■ **Aim of the task**: Among the entries below, please repeat exactly and only the lines from the line containing "就是负面情绪恐惧感，会有恐惧" to the line containing "如果这件事情被揭发或者说被举", both lines included.

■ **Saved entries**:
=== Section Start ===
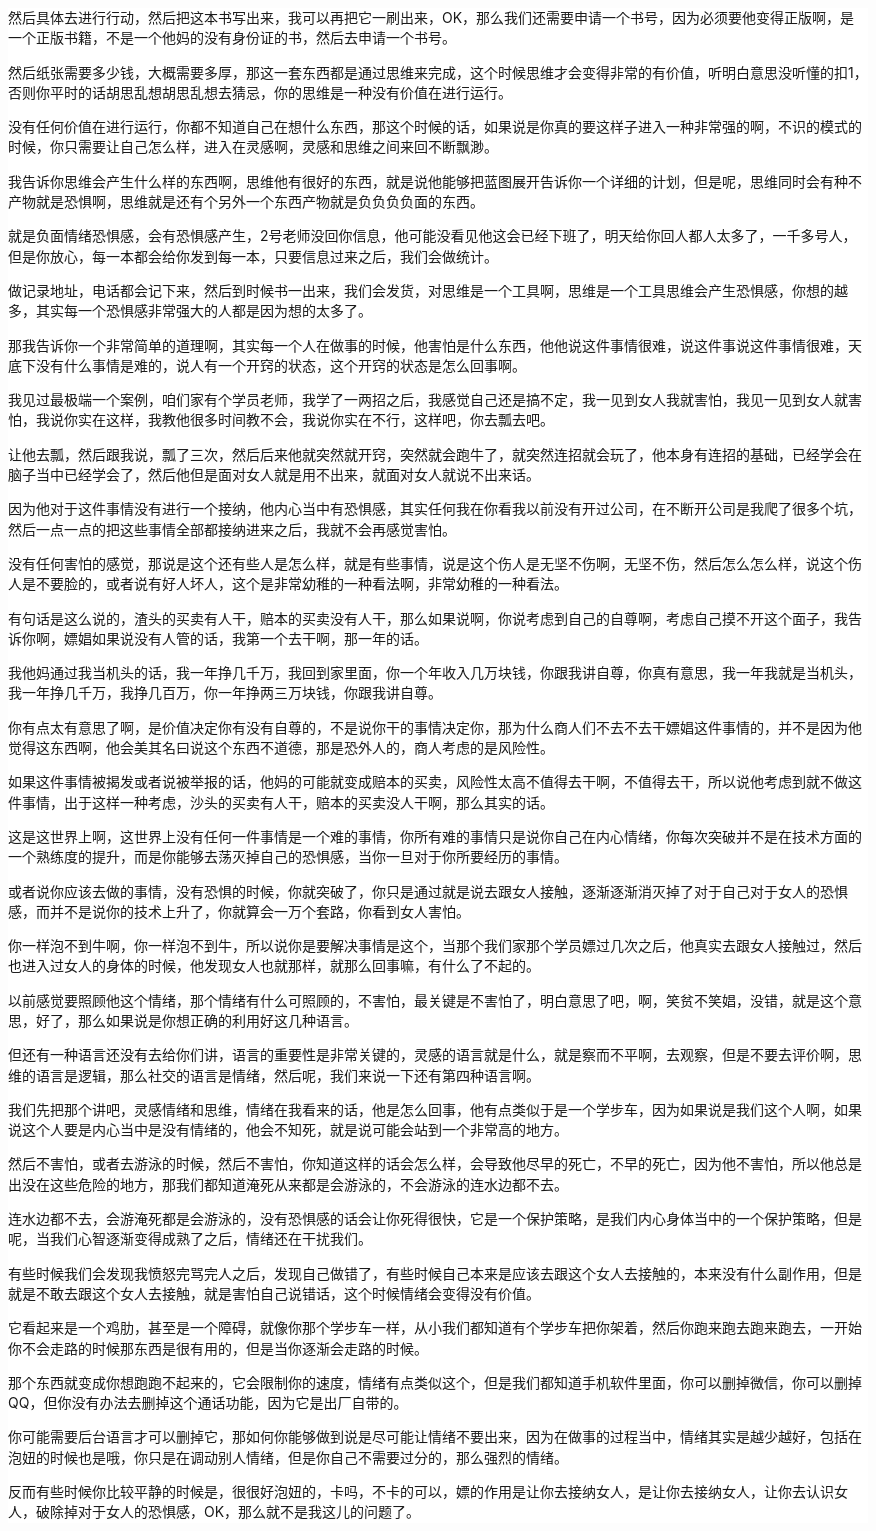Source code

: 然后具体去进行行动，然后把这本书写出来，我可以再把它一刷出来，OK，那么我们还需要申请一个书号，因为必须要他变得正版啊，是一个正版书籍，不是一个他妈的没有身份证的书，然后去申请一个书号。

然后纸张需要多少钱，大概需要多厚，那这一套东西都是通过思维来完成，这个时候思维才会变得非常的有价值，听明白意思没听懂的扣1，否则你平时的话胡思乱想胡思乱想去猜忌，你的思维是一种没有价值在进行运行。

没有任何价值在进行运行，你都不知道自己在想什么东西，那这个时候的话，如果说是你真的要这样子进入一种非常强的啊，不识的模式的时候，你只需要让自己怎么样，进入在灵感啊，灵感和思维之间来回不断飘渺。

我告诉你思维会产生什么样的东西啊，思维他有很好的东西，就是说他能够把蓝图展开告诉你一个详细的计划，但是呢，思维同时会有种不产物就是恐惧啊，思维就是还有个另外一个东西产物就是负负负负面的东西。

就是负面情绪恐惧感，会有恐惧感产生，2号老师没回你信息，他可能没看见他这会已经下班了，明天给你回人都人太多了，一千多号人，但是你放心，每一本都会给你发到每一本，只要信息过来之后，我们会做统计。

做记录地址，电话都会记下来，然后到时候书一出来，我们会发货，对思维是一个工具啊，思维是一个工具思维会产生恐惧感，你想的越多，其实每一个恐惧感非常强大的人都是因为想的太多了。

那我告诉你一个非常简单的道理啊，其实每一个人在做事的时候，他害怕是什么东西，他他说这件事情很难，说这件事说这件事情很难，天底下没有什么事情是难的，说人有一个开窍的状态，这个开窍的状态是怎么回事啊。

我见过最极端一个案例，咱们家有个学员老师，我学了一两招之后，我感觉自己还是搞不定，我一见到女人我就害怕，我见一见到女人就害怕，我说你实在这样，我教他很多时间教不会，我说你实在不行，这样吧，你去瓢去吧。

让他去瓢，然后跟我说，瓢了三次，然后后来他就突然就开窍，突然就会跑牛了，就突然连招就会玩了，他本身有连招的基础，已经学会在脑子当中已经学会了，然后他但是面对女人就是用不出来，就面对女人就说不出来话。

因为他对于这件事情没有进行一个接纳，他内心当中有恐惧感，其实任何我在你看我以前没有开过公司，在不断开公司是我爬了很多个坑，然后一点一点的把这些事情全部都接纳进来之后，我就不会再感觉害怕。

没有任何害怕的感觉，那说是这个还有些人是怎么样，就是有些事情，说是这个伤人是无坚不伤啊，无坚不伤，然后怎么怎么样，说这个伤人是不要脸的，或者说有好人坏人，这个是非常幼稚的一种看法啊，非常幼稚的一种看法。

有句话是这么说的，渣头的买卖有人干，赔本的买卖没有人干，那么如果说啊，你说考虑到自己的自尊啊，考虑自己摸不开这个面子，我告诉你啊，嫖娼如果说没有人管的话，我第一个去干啊，那一年的话。

我他妈通过我当机头的话，我一年挣几千万，我回到家里面，你一个年收入几万块钱，你跟我讲自尊，你真有意思，我一年我就是当机头，我一年挣几千万，我挣几百万，你一年挣两三万块钱，你跟我讲自尊。

你有点太有意思了啊，是价值决定你有没有自尊的，不是说你干的事情决定你，那为什么商人们不去不去干嫖娼这件事情的，并不是因为他觉得这东西啊，他会美其名曰说这个东西不道德，那是恐外人的，商人考虑的是风险性。

如果这件事情被揭发或者说被举报的话，他妈的可能就变成赔本的买卖，风险性太高不值得去干啊，不值得去干，所以说他考虑到就不做这件事情，出于这样一种考虑，沙头的买卖有人干，赔本的买卖没人干啊，那么其实的话。

这是这世界上啊，这世界上没有任何一件事情是一个难的事情，你所有难的事情只是说你自己在内心情绪，你每次突破并不是在技术方面的一个熟练度的提升，而是你能够去荡灭掉自己的恐惧感，当你一旦对于你所要经历的事情。

或者说你应该去做的事情，没有恐惧的时候，你就突破了，你只是通过就是说去跟女人接触，逐渐逐渐消灭掉了对于自己对于女人的恐惧感，而并不是说你的技术上升了，你就算会一万个套路，你看到女人害怕。

你一样泡不到牛啊，你一样泡不到牛，所以说你是要解决事情是这个，当那个我们家那个学员嫖过几次之后，他真实去跟女人接触过，然后也进入过女人的身体的时候，他发现女人也就那样，就那么回事嘛，有什么了不起的。

以前感觉要照顾他这个情绪，那个情绪有什么可照顾的，不害怕，最关键是不害怕了，明白意思了吧，啊，笑贫不笑娼，没错，就是这个意思，好了，那么如果说是你想正确的利用好这几种语言。

但还有一种语言还没有去给你们讲，语言的重要性是非常关键的，灵感的语言就是什么，就是察而不平啊，去观察，但是不要去评价啊，思维的语言是逻辑，那么社交的语言是情绪，然后呢，我们来说一下还有第四种语言啊。

我们先把那个讲吧，灵感情绪和思维，情绪在我看来的话，他是怎么回事，他有点类似于是一个学步车，因为如果说是我们这个人啊，如果说这个人要是内心当中是没有情绪的，他会不知死，就是说可能会站到一个非常高的地方。

然后不害怕，或者去游泳的时候，然后不害怕，你知道这样的话会怎么样，会导致他尽早的死亡，不早的死亡，因为他不害怕，所以他总是出没在这些危险的地方，那我们都知道淹死从来都是会游泳的，不会游泳的连水边都不去。

连水边都不去，会游淹死都是会游泳的，没有恐惧感的话会让你死得很快，它是一个保护策略，是我们内心身体当中的一个保护策略，但是呢，当我们心智逐渐变得成熟了之后，情绪还在干扰我们。

有些时候我们会发现我愤怒完骂完人之后，发现自己做错了，有些时候自己本来是应该去跟这个女人去接触的，本来没有什么副作用，但是就是不敢去跟这个女人去接触，就是害怕自己说错话，这个时候情绪会变得没有价值。

它看起来是一个鸡肋，甚至是一个障碍，就像你那个学步车一样，从小我们都知道有个学步车把你架着，然后你跑来跑去跑来跑去，一开始你不会走路的时候那东西是很有用的，但是当你逐渐会走路的时候。

那个东西就变成你想跑跑不起来的，它会限制你的速度，情绪有点类似这个，但是我们都知道手机软件里面，你可以删掉微信，你可以删掉QQ，但你没有办法去删掉这个通话功能，因为它是出厂自带的。

你可能需要后台语言才可以删掉它，那如何你能够做到说是尽可能让情绪不要出来，因为在做事的过程当中，情绪其实是越少越好，包括在泡妞的时候也是哦，你只是在调动别人情绪，但是你自己不需要过分的，那么强烈的情绪。

反而有些时候你比较平静的时候是，很很好泡妞的，卡吗，不卡的可以，嫖的作用是让你去接纳女人，是让你去接纳女人，让你去认识女人，破除掉对于女人的恐惧感，OK，那么就不是我这儿的问题了。
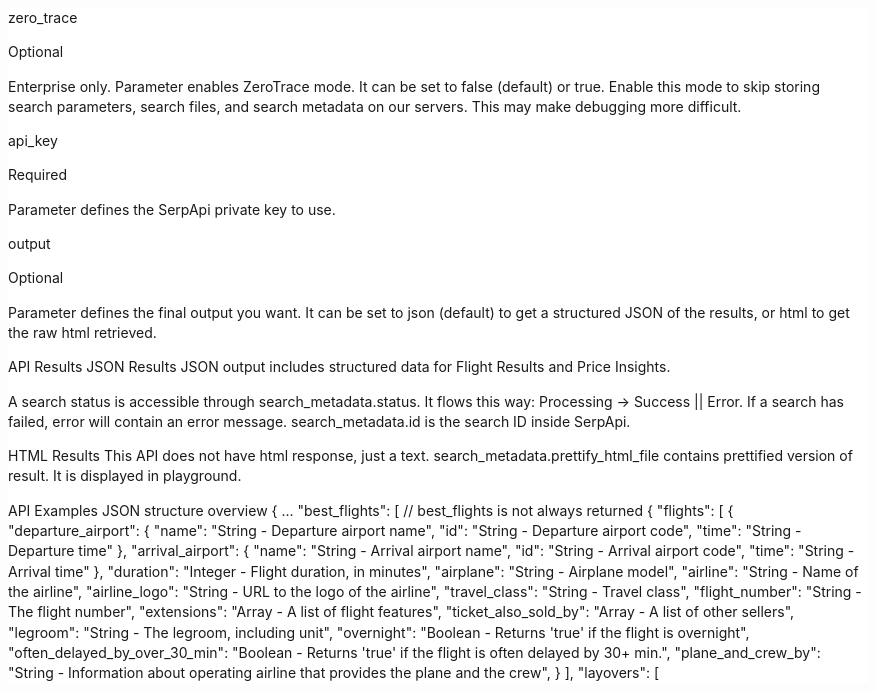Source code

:zero_trace

Optional

Enterprise only. Parameter enables ZeroTrace mode. It can be set to false (default) or true. Enable this mode to skip storing search parameters, search files, and search metadata on our servers. This may make debugging more difficult.

api_key

Required

Parameter defines the SerpApi private key to use.

output

Optional

Parameter defines the final output you want. It can be set to json (default) to get a structured JSON of the results, or html to get the raw html retrieved.

API Results
JSON Results
JSON output includes structured data for Flight Results and Price Insights.

A search status is accessible through search_metadata.status. It flows this way: Processing -> Success || Error. If a search has failed, error will contain an error message. search_metadata.id is the search ID inside SerpApi.

HTML Results
This API does not have html response, just a text. search_metadata.prettify_html_file contains prettified version of result. It is displayed in playground.

API Examples
JSON structure overview
{
  ...
  "best_flights": [
    // best_flights is not always returned
    {
      "flights": [
        {
          "departure_airport": {
            "name": "String - Departure airport name",
            "id": "String - Departure airport code",
            "time": "String - Departure time"
          },
          "arrival_airport": {
            "name": "String - Arrival airport name",
            "id": "String - Arrival airport code",
            "time": "String - Arrival time"
          },
          "duration": "Integer - Flight duration, in minutes",
          "airplane": "String - Airplane model",
          "airline": "String - Name of the airline",
          "airline_logo": "String - URL to the logo of the airline",
          "travel_class": "String - Travel class",
          "flight_number": "String - The flight number",
          "extensions": "Array - A list of flight features",
          "ticket_also_sold_by": "Array - A list of other sellers",
          "legroom": "String - The legroom, including unit",
          "overnight": "Boolean - Returns 'true' if the flight is overnight",
          "often_delayed_by_over_30_min": "Boolean - Returns 'true' if the flight is often delayed by 30+ min.",
          "plane_and_crew_by": "String - Information about operating airline that provides the plane and the crew",
        }
      ],
      "layovers": [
=== Section End ===
■ **Finished exercise**:
就是负面情绪恐惧感，会有恐惧感产生，2号老师没回你信息，他可能没看见他这会已经下班了，明天给你回人都人太多了，一千多号人，但是你放心，每一本都会给你发到每一本，只要信息过来之后，我们会做统计。

做记录地址，电话都会记下来，然后到时候书一出来，我们会发货，对思维是一个工具啊，思维是一个工具思维会产生恐惧感，你想的越多，其实每一个恐惧感非常强大的人都是因为想的太多了。

那我告诉你一个非常简单的道理啊，其实每一个人在做事的时候，他害怕是什么东西，他他说这件事情很难，说这件事说这件事情很难，天底下没有什么事情是难的，说人有一个开窍的状态，这个开窍的状态是怎么回事啊。

我见过最极端一个案例，咱们家有个学员老师，我学了一两招之后，我感觉自己还是搞不定，我一见到女人我就害怕，我见一见到女人就害怕，我说你实在这样，我教他很多时间教不会，我说你实在不行，这样吧，你去瓢去吧。

让他去瓢，然后跟我说，瓢了三次，然后后来他就突然就开窍，突然就会跑牛了，就突然连招就会玩了，他本身有连招的基础，已经学会在脑子当中已经学会了，然后他但是面对女人就是用不出来，就面对女人就说不出来话。

因为他对于这件事情没有进行一个接纳，他内心当中有恐惧感，其实任何我在你看我以前没有开过公司，在不断开公司是我爬了很多个坑，然后一点一点的把这些事情全部都接纳进来之后，我就不会再感觉害怕。

没有任何害怕的感觉，那说是这个还有些人是怎么样，就是有些事情，说是这个伤人是无坚不伤啊，无坚不伤，然后怎么怎么样，说这个伤人是不要脸的，或者说有好人坏人，这个是非常幼稚的一种看法啊，非常幼稚的一种看法。

有句话是这么说的，渣头的买卖有人干，赔本的买卖没有人干，那么如果说啊，你说考虑到自己的自尊啊，考虑自己摸不开这个面子，我告诉你啊，嫖娼如果说没有人管的话，我第一个去干啊，那一年的话。

我他妈通过我当机头的话，我一年挣几千万，我回到家里面，你一个年收入几万块钱，你跟我讲自尊，你真有意思，我一年我就是当机头，我一年挣几千万，我挣几百万，你一年挣两三万块钱，你跟我讲自尊。

你有点太有意思了啊，是价值决定你有没有自尊的，不是说你干的事情决定你，那为什么商人们不去不去干嫖娼这件事情的，并不是因为他觉得这东西啊，他会美其名曰说这个东西不道德，那是恐外人的，商人考虑的是风险性。

如果这件事情被揭发或者说被举报的话，他妈的可能就变成赔本的买卖，风险性太高不值得去干啊，不值得去干，所以说他考虑到就不做这件事情，出于这样一种考虑，沙头的买卖有人干，赔本的买卖没人干啊，那么其实的话。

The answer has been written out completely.